▸ **Text provided**
From mboxrd@z Thu Jan  1 00:00:00 1970
Return-Path: <linux-kernel-owner@vger.kernel.org>
Received: (majordomo@vger.kernel.org) by vger.kernel.org via listexpand
	id S1753710AbcGDMVu (ORCPT <rfc822;w@1wt.eu>);
	Mon, 4 Jul 2016 08:21:50 -0400
Received: from mail-wm0-f49.google.com ([74.125.82.49]:37230 "EHLO
	mail-wm0-f49.google.com" rhost-flags-OK-OK-OK-OK) by vger.kernel.org
	with ESMTP id S1753265AbcGDMVr (ORCPT
	<rfc822;linux-kernel@vger.kernel.org>);
	Mon, 4 Jul 2016 08:21:47 -0400
Date: Mon, 4 Jul 2016 14:21:43 +0200
From: Frederic Weisbecker <fweisbec@gmail.com>
To: "Paul E. McKenney" <paulmck@linux.vnet.ibm.com>
Cc: peterz@infradead.org, tglx@linutronix.de, linux-kernel@vger.kernel.org,
        rgkernel@gmail.com
Subject: Re: [PATCH RFC] sched: Make wake_up_nohz_cpu() handle CPUs going
 offline
Message-ID: <20160704122141.GA28338@lerouge>
References: <20160630175845.GA10269@linux.vnet.ibm.com>
 <20160630232957.GB32568@lerouge>
 <20160701184054.GK4650@linux.vnet.ibm.com>
 <20160701234954.GB4147@lerouge>
 <20160702001506.GZ4650@linux.vnet.ibm.com>
MIME-Version: 1.0
Content-Type: text/plain; charset=us-ascii
Content-Disposition: inline
In-Reply-To: <20160702001506.GZ4650@linux.vnet.ibm.com>
User-Agent: Mutt/1.5.24 (2015-08-30)
Sender: linux-kernel-owner@vger.kernel.org
List-ID: <linux-kernel.vger.kernel.org>
X-Mailing-List: linux-kernel@vger.kernel.org

On Fri, Jul 01, 2016 at 05:15:06PM -0700, Paul E. McKenney wrote:
> On Sat, Jul 02, 2016 at 01:49:56AM +0200, Frederic Weisbecker wrote:
> > On Fri, Jul 01, 2016 at 11:40:54AM -0700, Paul E. McKenney wrote:
> > > On Fri, Jul 01, 2016 at 01:29:59AM +0200, Frederic Weisbecker wrote:
> > > > > +/*
> > > > > + * Wake up the specified CPU.  If the CPU is going offline, it is the
> > > > > + * caller's responsibility to deal with the lost wakeup, for example,
> > > > > + * by hooking into the CPU_DEAD notifier like timers and hrtimers do.
> > > > > + */
> > > > >  void wake_up_nohz_cpu(int cpu)

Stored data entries
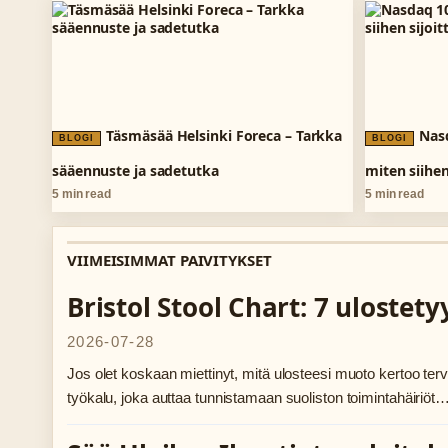
Täsmäsää Helsinki Foreca – Tarkka
Nasd
BLOGI
BLOGI
sääennuste ja sadetutka
miten siihen
5 min read
5 min read
VIIMEISIMMAT PAIVITYKSET
Bristol Stool Chart: 7 ulostet
2026-07-28
Jos olet koskaan miettinyt, mitä ulosteesi muoto kertoo terve
työkalu, joka auttaa tunnistamaan suoliston toimintahäiriöt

▸ **Apply what you read**
1. Answer these questions using the mailing-list message about wake_up_nohz_cpu():
(a) Who is named in the From line?
(b) What mail program appears in the User-Agent line?
(c) According to the quoted code comment, which notifier can the caller hook into?
2. Translate this sentence from the mailing-list message into Spanish: "If the CPU is going offline, it is the caller's responsibility to deal with the lost wakeup, for example, by hooking into the CPU_DEAD notifier like timers and hrtimers do."
3. Continue the mailing-list message about wake_up_nohz_cpu(), starting after its last line.

▸ **Answers to the tasks**
1.
(a) Frederic Weisbecker
(b) Mutt/1.5.24
(c) The CPU_DEAD notifier

2. Si la CPU se está desconectando, es responsabilidad del llamador gestionar el despertar perdido, por ejemplo, enganchándose al notificador CPU_DEAD como hacen los temporizadores y los hrtimers.

3.
> > > > >  {
> > > > > -	if (!wake_up_full_nohz_cpu(cpu))
> > > > > +	if (cpu_online(cpu) && !wake_up_full_nohz_cpu(cpu))
> > > > 
> > > > So at this point, as we passed CPU_DYING, I believe the CPU isn't visible in the domains
> > > > anymore (correct me if I'm wrong), therefore get_nohz_timer_target() can't return it,
> > > > unless smp_processor_id() is the only alternative.
> > > 
> > > Right, but the timers have been posted long before even CPU_UP_PREPARE.
> > > From what I can see, they are left alone until CPU_DEAD.  Which means
> > > that if you try to mod_timer() them between CPU_DYING and CPU_DEAD,
> > > you can get the above splat.
> > > 
> > > Or am I missing somthing subtle here?
> > 
> > Yes that's exactly what I meant. It happens on mod_timer() calls
> > between CPU_DYING and CPU_DEAD. I just wanted to clarify the
> > conditions for it to happen: the fact that it shouldn't concern
> > remote CPU targets, only local pinned timers.
> 
> OK.  What happens in the following sequence of events?
> 
> o	CPU 5 posts a timer, which might well be locally pinned.
> 	This is rcu_torture_reader() posting its on-stack timer
> 	creatively named "t".
> 
> o	CPU 5 starts going offline, so that rcu_torture_reader() gets
> 	migrated to CPU 6.
> 
> o	CPU 5 reaches CPU_DYING but has not yet reached CPU_DEAD.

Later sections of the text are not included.